The engine is a big question, as this will need high horsepower reliable engine with a good low end torque band, which means cubic inches or supercharging or a hot cam and lots of work with the shifters.
I could “put a Hemi in it” or go with a modern legend or the successor to that legend or a hot cam in a slightly smaller, lighter, engine.
And the engine choice has a direct effect on the transmission choice. The GM engines will require either the 4L85E or the 4L70E transmission, while the Hemi will require a compatible donor vehicle to have the electronically controlled automatic transmission because the transmissions are not sold as a crate part.

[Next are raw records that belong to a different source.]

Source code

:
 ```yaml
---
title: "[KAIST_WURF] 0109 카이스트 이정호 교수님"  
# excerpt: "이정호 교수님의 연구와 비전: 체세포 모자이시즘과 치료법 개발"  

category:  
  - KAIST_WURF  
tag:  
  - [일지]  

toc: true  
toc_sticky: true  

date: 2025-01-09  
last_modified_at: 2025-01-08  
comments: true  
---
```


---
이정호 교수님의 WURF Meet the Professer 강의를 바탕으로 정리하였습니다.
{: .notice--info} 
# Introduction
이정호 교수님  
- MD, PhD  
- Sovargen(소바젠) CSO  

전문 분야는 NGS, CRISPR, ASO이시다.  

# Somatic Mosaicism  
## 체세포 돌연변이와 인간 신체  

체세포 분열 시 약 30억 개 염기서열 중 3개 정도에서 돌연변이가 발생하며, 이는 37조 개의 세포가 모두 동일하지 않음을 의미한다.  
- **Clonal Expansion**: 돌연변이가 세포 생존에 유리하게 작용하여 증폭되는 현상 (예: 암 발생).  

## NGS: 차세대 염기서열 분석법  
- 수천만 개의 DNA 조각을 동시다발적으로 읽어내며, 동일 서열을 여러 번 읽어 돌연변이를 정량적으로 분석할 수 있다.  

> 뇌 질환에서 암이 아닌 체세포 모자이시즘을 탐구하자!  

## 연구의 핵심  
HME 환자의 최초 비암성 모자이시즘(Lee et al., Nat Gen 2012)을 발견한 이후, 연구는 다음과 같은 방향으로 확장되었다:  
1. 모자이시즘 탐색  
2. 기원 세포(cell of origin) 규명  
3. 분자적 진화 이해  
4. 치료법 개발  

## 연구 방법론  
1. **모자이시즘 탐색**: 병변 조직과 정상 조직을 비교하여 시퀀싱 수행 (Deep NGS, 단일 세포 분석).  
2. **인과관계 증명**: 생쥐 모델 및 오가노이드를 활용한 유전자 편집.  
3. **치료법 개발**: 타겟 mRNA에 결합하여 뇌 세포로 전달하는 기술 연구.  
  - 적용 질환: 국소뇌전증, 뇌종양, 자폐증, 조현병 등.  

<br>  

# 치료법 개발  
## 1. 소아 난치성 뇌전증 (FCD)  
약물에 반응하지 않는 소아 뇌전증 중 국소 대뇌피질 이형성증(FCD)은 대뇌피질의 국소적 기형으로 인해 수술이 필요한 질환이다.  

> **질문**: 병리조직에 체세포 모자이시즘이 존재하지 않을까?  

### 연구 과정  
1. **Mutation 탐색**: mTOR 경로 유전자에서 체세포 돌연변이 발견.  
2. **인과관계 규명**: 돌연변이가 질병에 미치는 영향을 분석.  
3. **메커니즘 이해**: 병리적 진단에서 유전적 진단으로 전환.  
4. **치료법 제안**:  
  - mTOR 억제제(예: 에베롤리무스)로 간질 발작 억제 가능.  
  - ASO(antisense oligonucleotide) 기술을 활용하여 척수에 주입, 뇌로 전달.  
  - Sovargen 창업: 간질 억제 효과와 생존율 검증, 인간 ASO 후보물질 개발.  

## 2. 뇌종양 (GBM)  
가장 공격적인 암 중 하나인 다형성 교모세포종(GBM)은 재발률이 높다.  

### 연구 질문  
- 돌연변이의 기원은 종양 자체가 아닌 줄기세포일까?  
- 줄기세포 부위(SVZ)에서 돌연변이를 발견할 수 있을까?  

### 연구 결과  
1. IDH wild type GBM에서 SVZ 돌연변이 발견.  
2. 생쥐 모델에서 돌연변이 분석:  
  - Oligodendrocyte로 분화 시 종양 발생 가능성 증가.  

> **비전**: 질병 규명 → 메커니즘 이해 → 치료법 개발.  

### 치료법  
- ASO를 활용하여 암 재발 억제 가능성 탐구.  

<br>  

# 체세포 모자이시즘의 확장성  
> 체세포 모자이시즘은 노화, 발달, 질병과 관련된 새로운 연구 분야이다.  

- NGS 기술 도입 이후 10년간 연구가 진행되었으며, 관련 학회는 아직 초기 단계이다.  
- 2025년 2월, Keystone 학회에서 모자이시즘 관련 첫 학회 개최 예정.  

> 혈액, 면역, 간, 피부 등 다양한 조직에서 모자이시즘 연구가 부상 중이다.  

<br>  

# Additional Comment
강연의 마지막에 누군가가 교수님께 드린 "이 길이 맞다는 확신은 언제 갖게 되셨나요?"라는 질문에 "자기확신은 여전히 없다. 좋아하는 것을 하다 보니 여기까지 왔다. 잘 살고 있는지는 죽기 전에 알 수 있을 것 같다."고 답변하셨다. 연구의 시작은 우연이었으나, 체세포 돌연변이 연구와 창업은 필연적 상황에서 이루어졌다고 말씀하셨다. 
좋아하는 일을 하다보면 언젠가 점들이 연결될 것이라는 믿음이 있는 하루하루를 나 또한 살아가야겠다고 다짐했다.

Another question that needs answering is frame materials. Aluminum is lighter, but there are two flies in that equation. First is SCCA rules prohibit aluminum rollover structure. Second is the frame will have to be farmed out if made from aluminum because my aluminum welding skills are lousy. Even with money as no object I still want to build as much of this car as I can. Then there is the interface between the SCCA required Chrome-moly rollover structure and the aluminum frame, and preventing galvanic corrosion. I know what to do and how to do it, I’m just concerned about the failure modes and what they would do to the longevity of the car. Sticking with steel everywhere for the frame material eliminates all those problems at a slight weight penalty. Also staying with steel means I can do more of the fabrication myself if I want to and that in case of a wreck the structure is more repairable: bent steel can be straightened, bent aluminum has to be cut out and replaced.
Then there is the requirement to have some way of toting the tires and other parts needed for racing with the car while it isn’t racing. That implies a trailer (or the ridiculous notion of lashing the tires to the back of the car somehow for a thousand mile (+/-) road trip.
And this has made for a very long blog post for a Sunday and I’m not even halfway done, but I will end it now.